The idea behind this sickening display is that celebrities are not just people you would recognise in the street; they are, whether they like it or not, role models for the impressionable youth. Putting aside how condescending this view is to young people themselves, it shows remarkable chutzpah to demand that someone live their life how you want, that they hand over the reins of their very free will, for the possible benefit of some hypothetical person’s hypothetical kids. How dare we be so presumptuous as to think that Charlie Sheen, simply by being on TV, has obligated himself to put what might be of some indirect good for our children ahead of his own happiness?

It works the opposite way, too; both Bob Dylan and Kurt Cobain firmly rejected the idea that they were the voice of their respective generations. Cobain even explicitly stated that he was outraged by the audacity of the claim, and the pressure it aimed to put him under – because one way or another, it still unfairly saddles him with a responsibility that he never asked for. Of course, both were also criticised for corrupting America’s youth, but protested less fiercely. After all, if you’re an anti-establishment rebel, ‘corrupting the youth’ sounds quite cool and impressive. If it was good enough for Socrates…

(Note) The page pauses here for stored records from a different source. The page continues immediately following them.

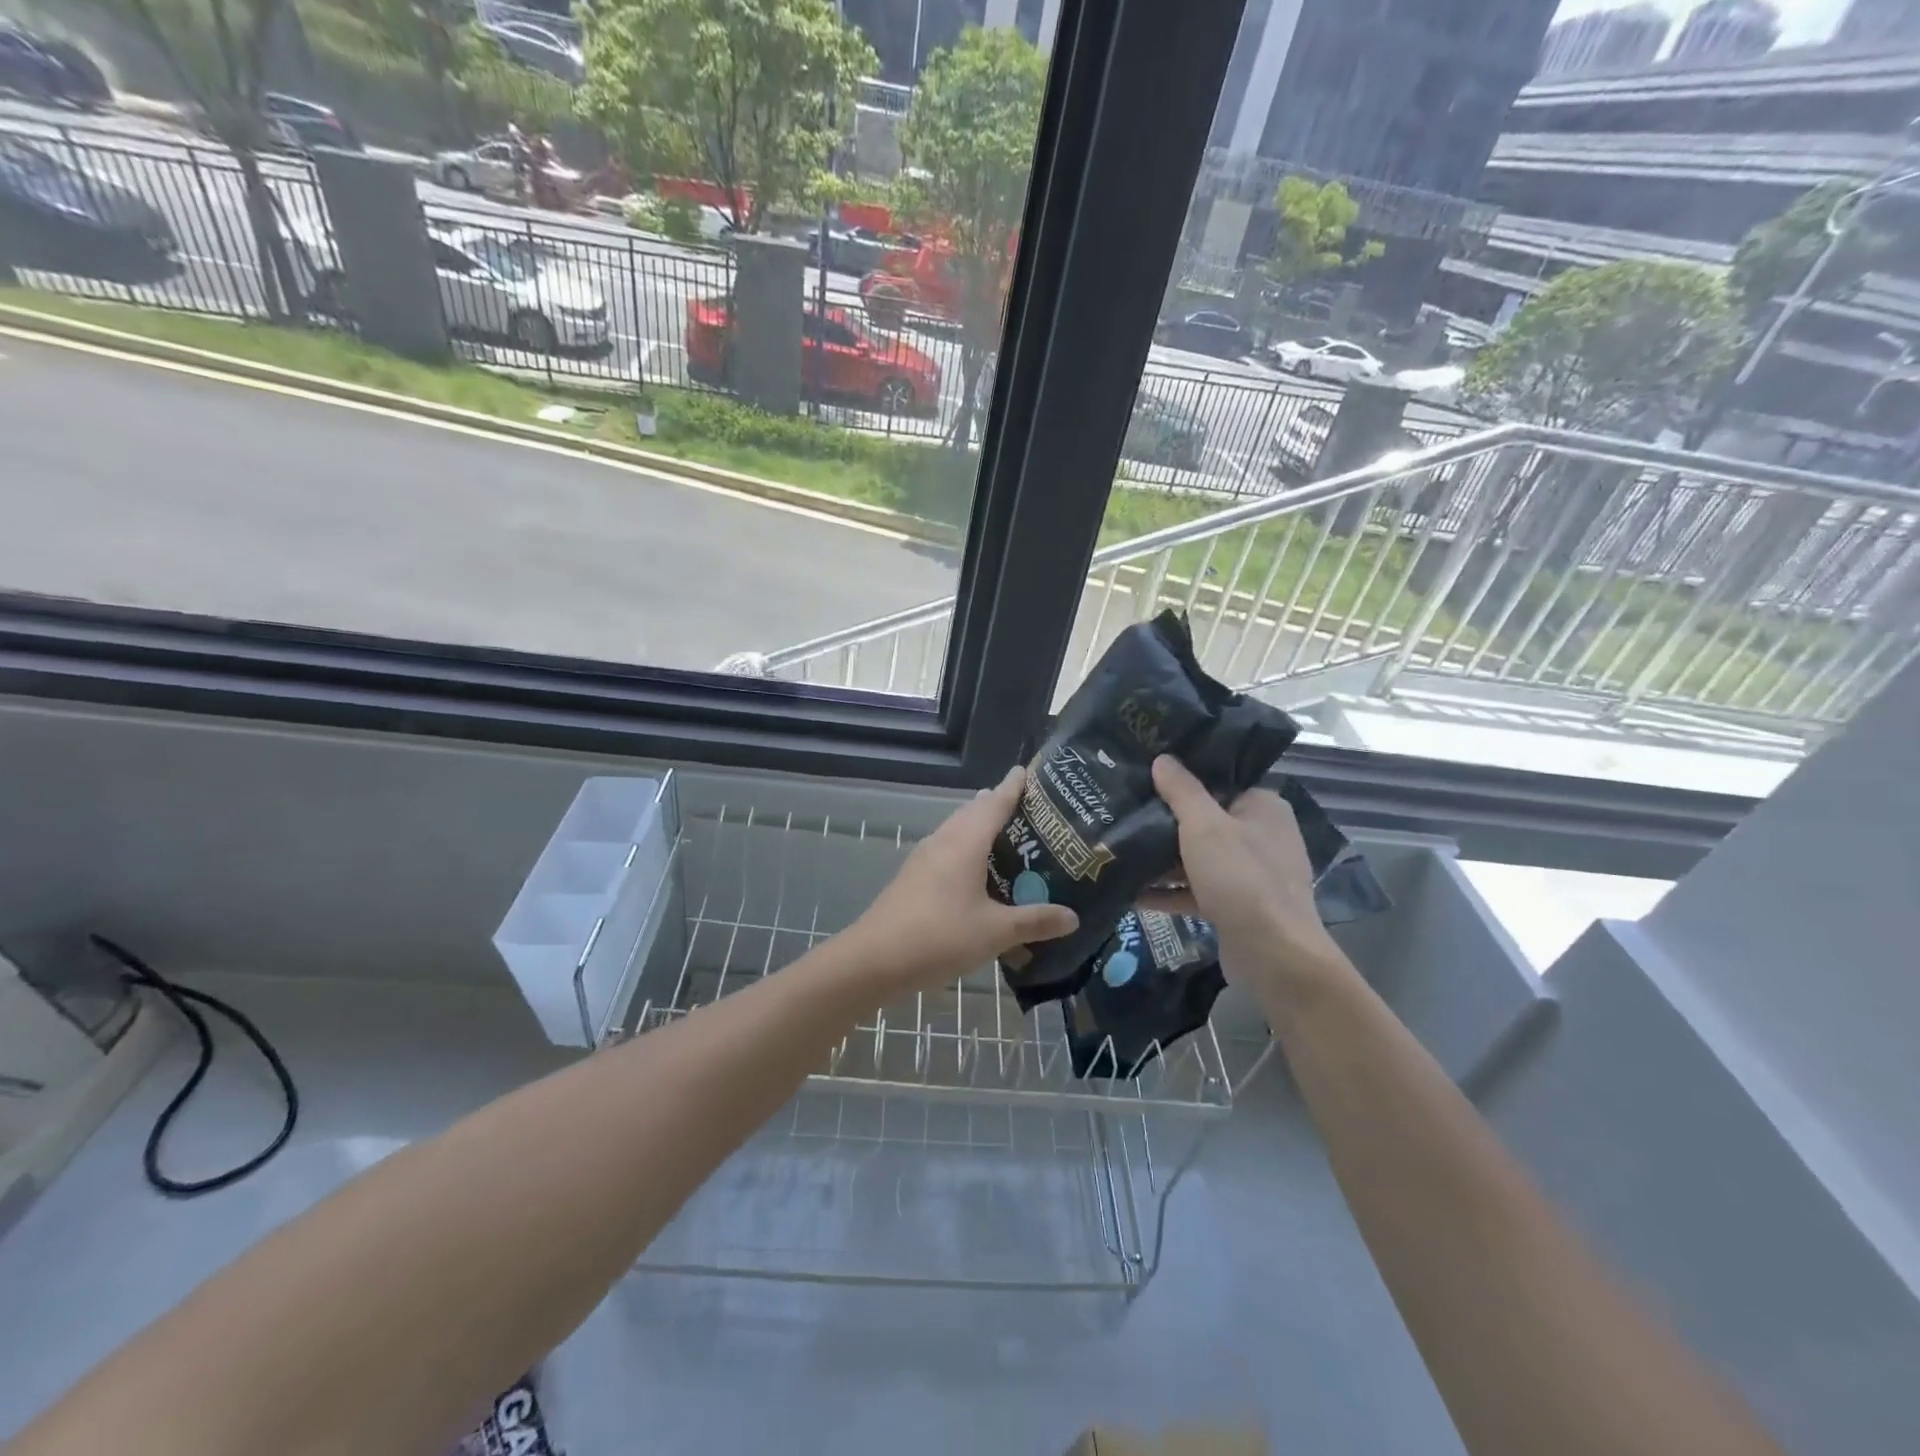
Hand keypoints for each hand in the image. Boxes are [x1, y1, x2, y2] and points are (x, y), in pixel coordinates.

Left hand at [844, 766, 1077, 993]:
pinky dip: (967, 846)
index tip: (1027, 771)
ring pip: (957, 829)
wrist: (874, 959)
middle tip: (1029, 808)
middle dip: (998, 804)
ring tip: (1007, 834)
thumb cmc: (939, 937)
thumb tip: (1073, 917)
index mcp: (965, 843)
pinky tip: (976, 870)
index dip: (1013, 786)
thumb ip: (1034, 921)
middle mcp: (944, 841)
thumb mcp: (995, 932)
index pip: (995, 802)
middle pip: (973, 811)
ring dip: (980, 825)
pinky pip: (947, 848)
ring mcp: (924, 858)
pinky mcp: (914, 876)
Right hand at [1141, 755, 1350, 994]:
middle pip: (1206, 821)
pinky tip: (1133, 894)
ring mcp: (1251, 874)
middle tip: (1125, 811)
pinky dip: (1170, 891)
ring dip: (1164, 859)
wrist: (1273, 955)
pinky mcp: (1237, 907)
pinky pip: (1197, 890)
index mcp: (1263, 807)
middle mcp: (1261, 836)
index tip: (1145, 775)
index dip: (1183, 779)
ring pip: (1199, 858)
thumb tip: (1163, 759)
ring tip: (1121, 850)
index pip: (1220, 782)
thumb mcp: (1204, 826)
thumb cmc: (1241, 878)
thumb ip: (1181, 791)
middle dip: (1166, 822)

Meanwhile the majority of celebrities, not wanting to rock the boat, play along with the ridiculous pretence that they are somehow our de facto round-the-clock babysitters. They’ll lend their names to anti-drug charities and appear in anti-drug ad campaigns. Or, more subtly, just keep their own predilection for hookers and speed behind closed doors, where the kiddywinkles will never see it. And it is for precisely this reason that the Charlie Sheens of the business emerge in the first place. Fed up with plastering on the boy-next-door smile and the apple pie innocence, one of them will finally snap, drop the charade and shout “It’s none of your goddamned business if I like drugs and strippers!”

And, of course, it isn’t. Whether we feel sorry for Charlie Sheen or are disgusted by him, find him hilarious or find him depressing, it really is none of our business what he spends his time and money on, as long as he doesn’t hurt anyone. And in trying to make it our business, we don’t bring shame on him, but on ourselves.